Comstock Youth Works Components: During the school year, the CYW students focus on mastering academic success skills and learn how to apply for scholarships from colleges and technical/trade schools. They also are taught some general life skills, including how to write a check, basic information about taxes, resume and job interview skills, and other skills geared to help them become successful, independent adults. During the summer, the teens learn on the job by serving in paid positions with businesses and agencies in the region (the CYW Program provides the students with hourly wages and the businesses provide mentorship). This summer, CYW teens ages 13-18 learned new skills by working at farms, radio stations, schools, auto repair shops, florists, state parks, senior centers, salons, restaurants, food pantries, libraries, hardware stores, public works departments, etc.
Chris Gentine, one of the CYW supervisors, noted, “Several of the students were hired on after the program ended. Many of the employers kept talking about how great the students workers they had were and said they look forward to continuing to partner with Comstock Youth Works in the future. A few of the employers are already requesting that I place the same student workers with them next year.”

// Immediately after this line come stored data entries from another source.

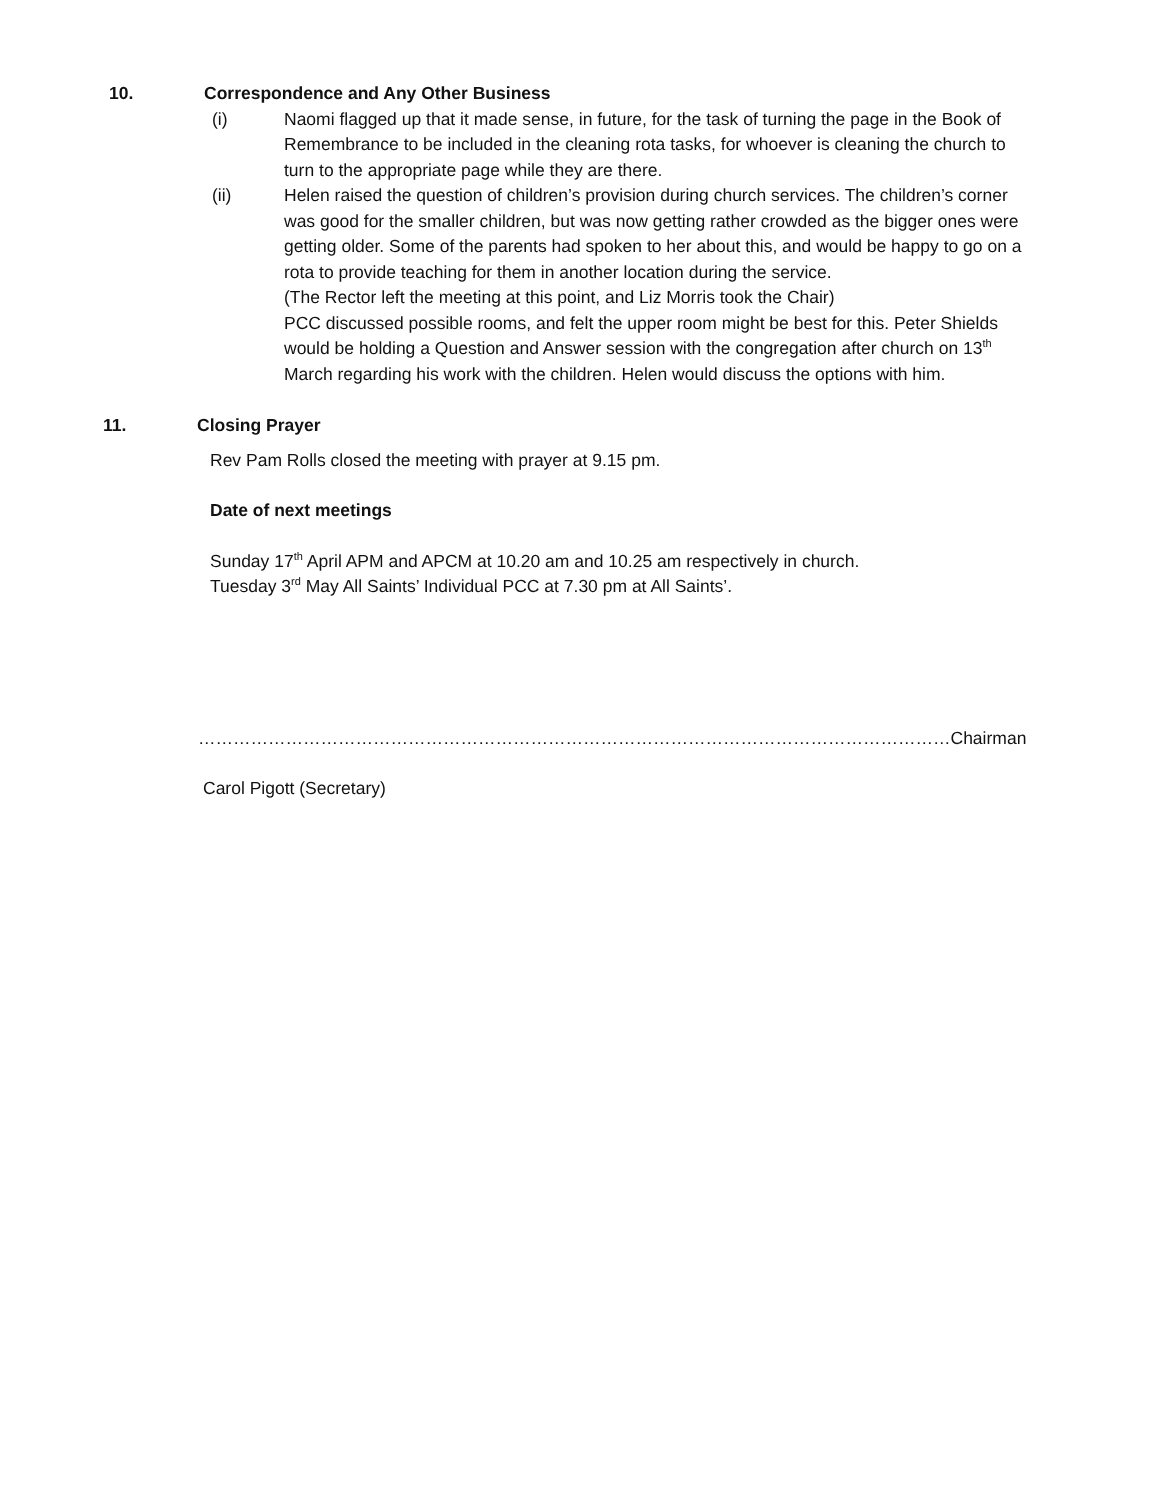10. Correspondence and Any Other Business
(i) Naomi flagged up that it made sense, in future, for the task of turning the page in the Book of Remembrance to be included in the cleaning rota tasks, for whoever is cleaning the church to turn to the appropriate page while they are there.
(ii) Helen raised the question of children’s provision during church services. The children’s corner was good for the smaller children, but was now getting rather crowded as the bigger ones were getting older. Some of the parents had spoken to her about this, and would be happy to go on a rota to provide teaching for them in another location during the service.
(The Rector left the meeting at this point, and Liz Morris took the Chair)
PCC discussed possible rooms, and felt the upper room might be best for this. Peter Shields would be holding a Question and Answer session with the congregation after church on 13<sup>th</sup> March regarding his work with the children. Helen would discuss the options with him.
11. Closing Prayer
Rev Pam Rolls closed the meeting with prayer at 9.15 pm.
Date of next meetings
Sunday 17<sup>th</sup> April APM and APCM at 10.20 am and 10.25 am respectively in church.
Tuesday 3<sup>rd</sup> May All Saints’ Individual PCC at 7.30 pm at All Saints’.
…………………………………………………………………………………………………………………Chairman
Carol Pigott (Secretary)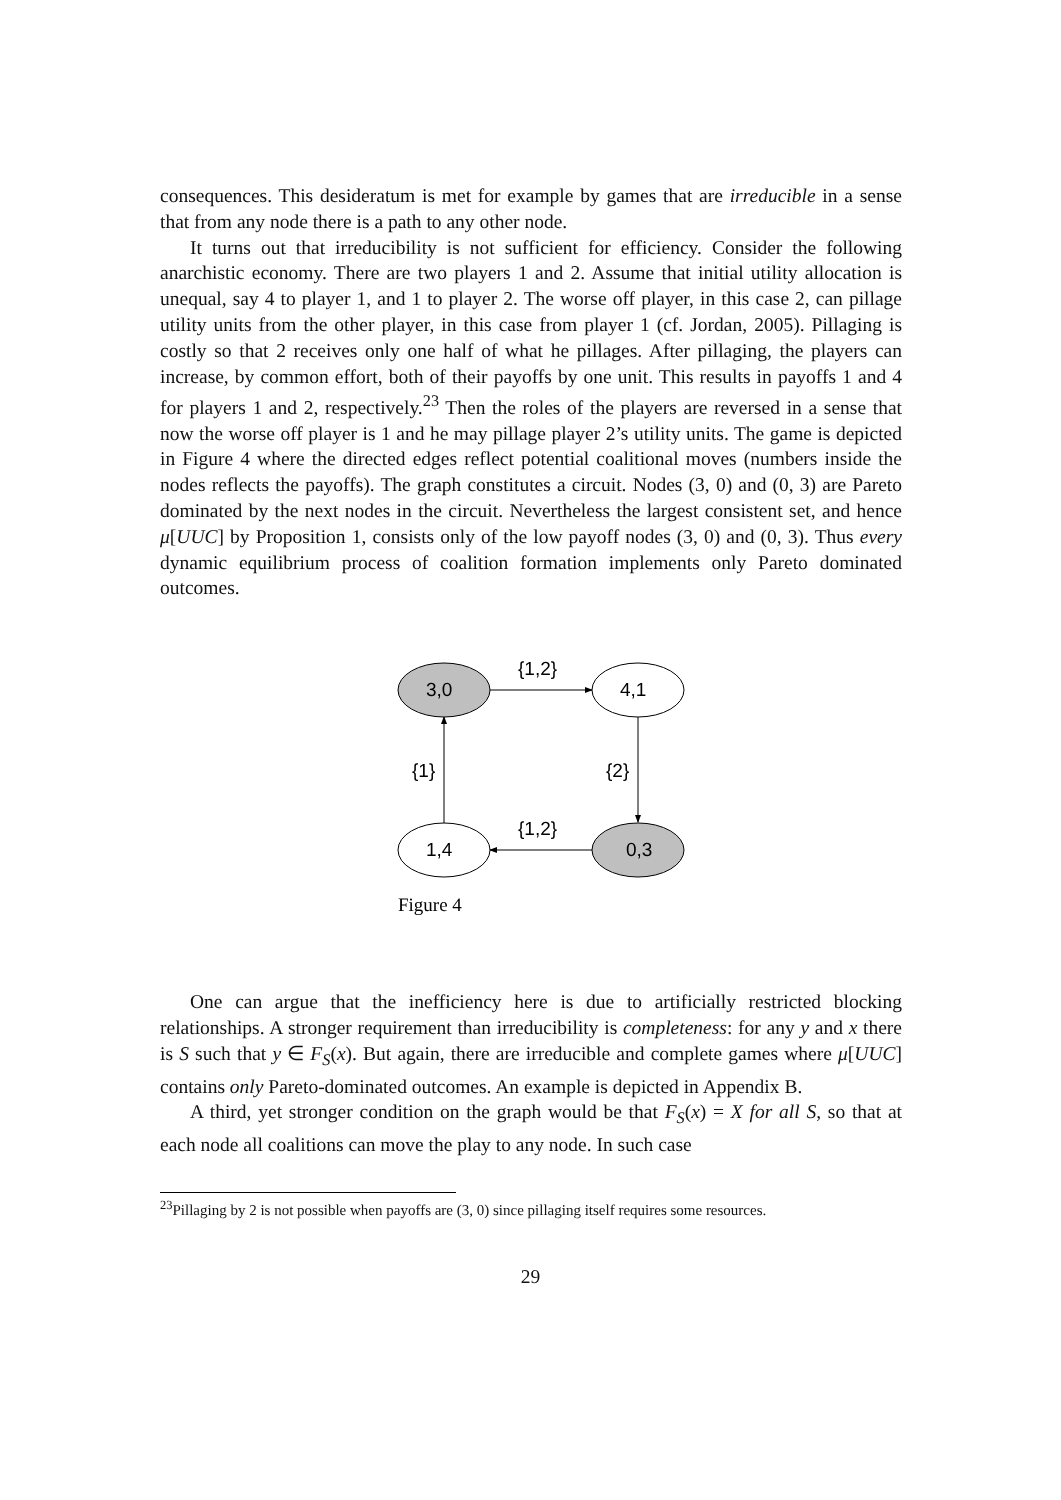consequences. This desideratum is met for example by games that are irreducible in a sense that from any node there is a path to any other node.
It turns out that irreducibility is not sufficient for efficiency. Consider the following anarchistic economy. There are two players 1 and 2. Assume that initial utility allocation is unequal, say 4 to player 1, and 1 to player 2. The worse off player, in this case 2, can pillage utility units from the other player, in this case from player 1 (cf. Jordan, 2005). Pillaging is costly so that 2 receives only one half of what he pillages. After pillaging, the players can increase, by common effort, both of their payoffs by one unit. This results in payoffs 1 and 4 for players 1 and 2, respectively.<sup>23</sup> Then the roles of the players are reversed in a sense that now the worse off player is 1 and he may pillage player 2’s utility units. The game is depicted in Figure 4 where the directed edges reflect potential coalitional moves (numbers inside the nodes reflects the payoffs). The graph constitutes a circuit. Nodes (3, 0) and (0, 3) are Pareto dominated by the next nodes in the circuit. Nevertheless the largest consistent set, and hence μ[UUC] by Proposition 1, consists only of the low payoff nodes (3, 0) and (0, 3). Thus every dynamic equilibrium process of coalition formation implements only Pareto dominated outcomes.
3,0
4,1
1,4
0,3
{1,2}
{1,2}
{1}
{2}
Figure 4
One can argue that the inefficiency here is due to artificially restricted blocking relationships. A stronger requirement than irreducibility is completeness: for any y and x there is S such that y ∈ F<sub>S</sub>(x). But again, there are irreducible and complete games where μ[UUC] contains only Pareto-dominated outcomes. An example is depicted in Appendix B.
A third, yet stronger condition on the graph would be that F<sub>S</sub>(x) = X for all S, so that at each node all coalitions can move the play to any node. In such case
<sup>23</sup> Pillaging by 2 is not possible when payoffs are (3, 0) since pillaging itself requires some resources.
29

Summer Service Projects: The CYW students also choose and participate in summer service projects to benefit their communities. “I was particularly amazed at how hard the students worked on the Outreach Center next to the Dayton Community Center,” said Dayton CYW supervisor Chris Gentine. “It was hot, and the work was hard and tedious, but they jumped right in and made a huge difference with no complaints.” Yerington CYW students led a service project in Silver Springs, including moving wood pallets at the Silver Stage Food Pantry and adding soil amendments to the crops in the Silver Stage community garden and hoop house. Silver Stage students chose to spend the day working at the Silver Stage Elementary School Garden, weeding and then spreading mulch.
Summer Field Trips and Skills Workshops: Also during the summer, the CYW students take weekly field trips designed to teach leadership skills and to expose them to a wide variety of possible careers and fitness/recreational opportunities. In addition, they attend workshops to expand their skills in life and job skills such as saving money, resume writing, and dressing for employment.
Each summer, the weekly field trips and life skills workshops are among the CYW students’ favorite experiences. In June, all of the CYW students learned how to save money from the MyPath Savings Program offered in partnership with United Federal Credit Union. Afterward, some students tried their hand at the Frisbee Golf course in Dayton, while others toured a local radio station in Fernley. Later in June, CYW students from the Yerington, Dayton, Virginia City, Fernley and Silver Springs areas took a field trip to historic Virginia City and rode the V& T Railroad. On June 23rd, the youths participated in an obstacle course at the Yerington Fair Grounds and then went swimming at the local pool. On the last day of June, all of the CYW students attended a Ropes Challenge Course at Project Discovery at Mount Rose. During this intensely challenging activity, the teens learned about leadership, problem solving, self-reliance, good communication, and team building. July events included a field trip to tour Truckee Meadows College in Reno, with a side trip to the Wilbur D. May Arboretum and Botanical Garden, plus a geocaching excursion. As a reminder that hard work pays off, at the end of the summer the students enjoyed a trip to King’s Beach at Lake Tahoe and celebrated.
Collaborative Impact: Ashle Overlock, one of the CYW supervisors, emphasized positive outcomes for students and successful community partnerships, noting that “all of the CYW students gained valuable work experience, and for most, the experience was far from what they’d expected. Some expected that their jobs would be easy, and quickly learned that was not the case. They learned about those pesky things we call taxes. They learned about saving money and opening bank accounts. They learned about the work ethic, and the importance of turning in time sheets. I think they all learned a little about themselves. One student who was afraid of horses worked at a horse ranch, but by the end of the summer, had conquered her fear and actually rode a horse. Another student worked at Pizza Factory and did such a good job that the business found a way to hire her. Every young person learned something. So if you helped support the CYW program in any way, as an employer, as a student, as a parent, as a staff member, as a volunteer, as a teacher who referred a student, as a program funder – however you were involved- THANK YOU! You made a difference in the lives of these kids!”